The creation of the combiner class is pretty simple:

template<typename ...Operation> requires (OperatorInvocable<Operation> && ...)
[[nodiscard]] constexpr auto makeCombiner(Operation&& ...ops) noexcept {
    return Combiner<Operation...>{std::forward<Operation>(ops)...};
}

The Operation&& ...ops is a packed variadic template argument list, where each ops is an operation object. I use std::forward to keep the original value category. Operation&& is a universal reference that can be either rvalue or lvalue. The creation can be further simplified with template argument deduction guides feature.

---

Ok, let’s assemble these pieces and try to compile them. The attempt to solve the first part of the task fails after 3 seconds with this error:

error: ‘constexpr’ evaluation operation count exceeds limit of 33554432 (use ‘-fconstexpr-ops-limit=’ to increase the limit)

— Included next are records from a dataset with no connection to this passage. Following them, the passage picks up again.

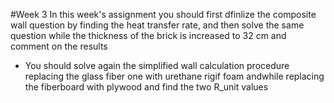 #Week 3
 In this week's assignment you should first dfinlize the composite wall question by finding the heat transfer rate, and then solve the same question while the thickness of the brick is increased to  32 cm and comment on the results 
 
 
 - You should solve again the simplified wall calculation procedure replacing the glass fiber one with urethane rigif foam andwhile replacing the fiberboard with plywood and find the two R_unit values  

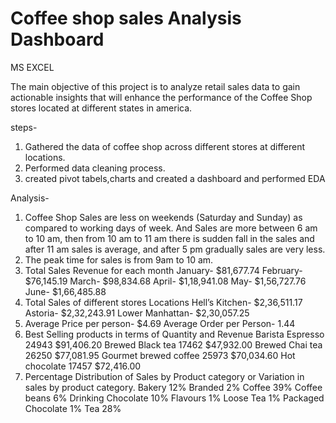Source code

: # Coffee shop sales Analysis Dashboard
MS EXCEL

The main objective of this project is to analyze retail sales data to gain actionable insights that will enhance the performance of the Coffee Shop stores located at different states in america.

steps-
1. Gathered the data of coffee shop across different stores at different locations.
2. Performed data cleaning process.
3. created pivot tabels,charts and created a dashboard and performed EDA

Analysis-
1. Coffee Shop Sales are less on weekends (Saturday and Sunday) as compared to working days of week. And Sales are more between 6 am to 10 am, then from 10 am to 11 am there is sudden fall in the sales and after 11 am sales is average, and after 5 pm gradually sales are very less.
2. The peak time for sales is from 9am to 10 am.
3. Total Sales Revenue for each month
January- $81,677.74
February- $76,145.19
March- $98,834.68
April- $1,18,941.08
May- $1,56,727.76
June- $1,66,485.88
5. Total Sales of different stores Locations
Hell’s Kitchen- $2,36,511.17
Astoria- $2,32,243.91
Lower Manhattan- $2,30,057.25
6. Average Price per person- $4.69
Average Order per Person- 1.44
7. Best Selling products in terms of Quantity and Revenue
Barista Espresso 24943 $91,406.20
Brewed Black tea 17462 $47,932.00
Brewed Chai tea 26250 $77,081.95
Gourmet brewed coffee 25973 $70,034.60
Hot chocolate 17457 $72,416.00
8. Percentage Distribution of Sales by Product category or Variation in sales by product category.
Bakery 12%
Branded 2%
Coffee 39%
Coffee beans 6%
Drinking Chocolate 10%
Flavours 1%
Loose Tea 1%
Packaged Chocolate 1%
Tea 28%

According to the assignment, the file contains 850 lines and requires the use of two operations. After increasing the threshold to 335544320, it works successfully.

Let’s try to solve the second part that requires all 3 operations. This attempt fails with a similar error even though I increase the threshold by 10 times. The compiler eats out memory and dies due to OOM.

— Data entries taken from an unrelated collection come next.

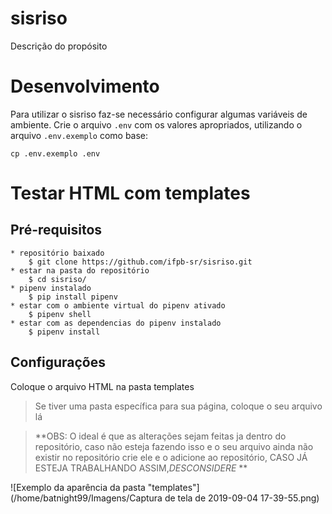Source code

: # sisriso

Descrição do propósito

# Desenvolvimento


Para utilizar o sisriso faz-se necessário configurar algumas variáveis de ambiente. Crie o arquivo `.env` com os valores apropriados, utilizando o arquivo `.env.exemplo` como base:

    cp .env.exemplo .env
    

# Testar HTML com templates

## Pré-requisitos
    * repositório baixado
        $ git clone https://github.com/ifpb-sr/sisriso.git
    * estar na pasta do repositório
        $ cd sisriso/
    * pipenv instalado
        $ pip install pipenv
    * estar com o ambiente virtual do pipenv ativado
        $ pipenv shell
    * estar com as dependencias do pipenv instalado
        $ pipenv install
    
## Configurações
Coloque o arquivo HTML na pasta templates

> Se tiver uma pasta específica para sua página, coloque o seu arquivo lá

> **OBS: O ideal é que as alterações sejam feitas ja dentro do repositório, caso não esteja fazendo isso e o seu arquivo ainda não existir no repositório crie ele e o adicione ao repositório, CASO JÁ ESTEJA TRABALHANDO ASSIM,*DESCONSIDERE* **

![Exemplo da aparência da pasta "templates"](/home/batnight99/Imagens/Captura de tela de 2019-09-04 17-39-55.png)
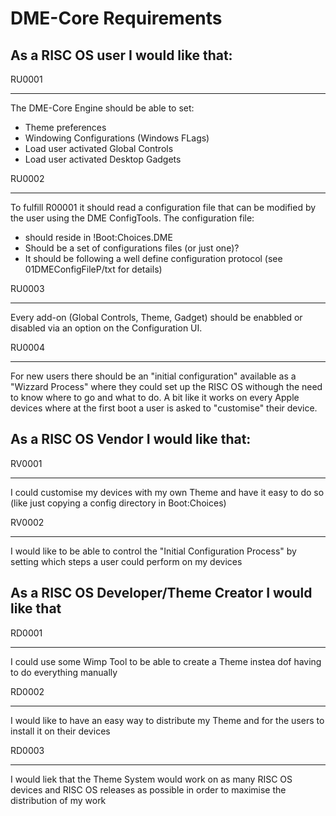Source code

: # DME-Core Requirements

## As a RISC OS user I would like that:
RU0001
______
The DME-Core Engine should be able to set:
- Theme preferences
- Windowing Configurations (Windows FLags)
- Load user activated Global Controls
- Load user activated Desktop Gadgets

RU0002
______
To fulfill R00001 it should read a configuration file that can be modified by the user using the DME ConfigTools.
The configuration file:
- should reside in !Boot:Choices.DME
- Should be a set of configurations files (or just one)?
- It should be following a well define configuration protocol (see 01DMEConfigFileP/txt for details)

RU0003
______
Every add-on (Global Controls, Theme, Gadget) should be enabbled or disabled via an option on the Configuration UI.

RU0004
______
For new users there should be an "initial configuration" available as a "Wizzard Process" where they could set up the RISC OS withough the need to know where to go and what to do. A bit like it works on every Apple devices where at the first boot a user is asked to "customise" their device.

## As a RISC OS Vendor I would like that:
RV0001
______
I could customise my devices with my own Theme and have it easy to do so (like just copying a config directory in Boot:Choices)

RV0002
______
I would like to be able to control the "Initial Configuration Process" by setting which steps a user could perform on my devices

## As a RISC OS Developer/Theme Creator I would like that
RD0001
______
I could use some Wimp Tool to be able to create a Theme instea dof having to do everything manually

RD0002
______
I would like to have an easy way to distribute my Theme and for the users to install it on their devices

RD0003
______
I would liek that the Theme System would work on as many RISC OS devices and RISC OS releases as possible in order to maximise the distribution of my work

The final implementation is available at the following link.

Conclusion

In this post, I showed some C++’s compile-time capabilities by solving the practical task. C++ allows us to read a file(though not an arbitrary one), parse strings, and perform calculations, including recursive operations, at compile time. The constexpr functions are free from undefined behavior(UB). The constexpr speeds up the application. These two things are the main advantages of the constexpr.

However, it has some limitations and drawbacks. It can significantly slow down project compilation, as shown in the benchmarks section below. Additionally, it imposes restrictions on memory allocation and deallocation.

Benchmarks

Compiling the first part takes 10 seconds and requires 2GB of memory. The compilation of the second part takes infinite time and memory. The runtime evaluation takes 4ms for the first part and 71ms for the second part, respectively.

As we can see, compile-time evaluation requires much more resources than runtime. Thus, it makes no sense to solve this task at compile time in production. However, for another task, it’s a perfect tool that C++ engineers should use.

Comments

[Art]

That's some cool C++ magic, thanks for the article Vadim!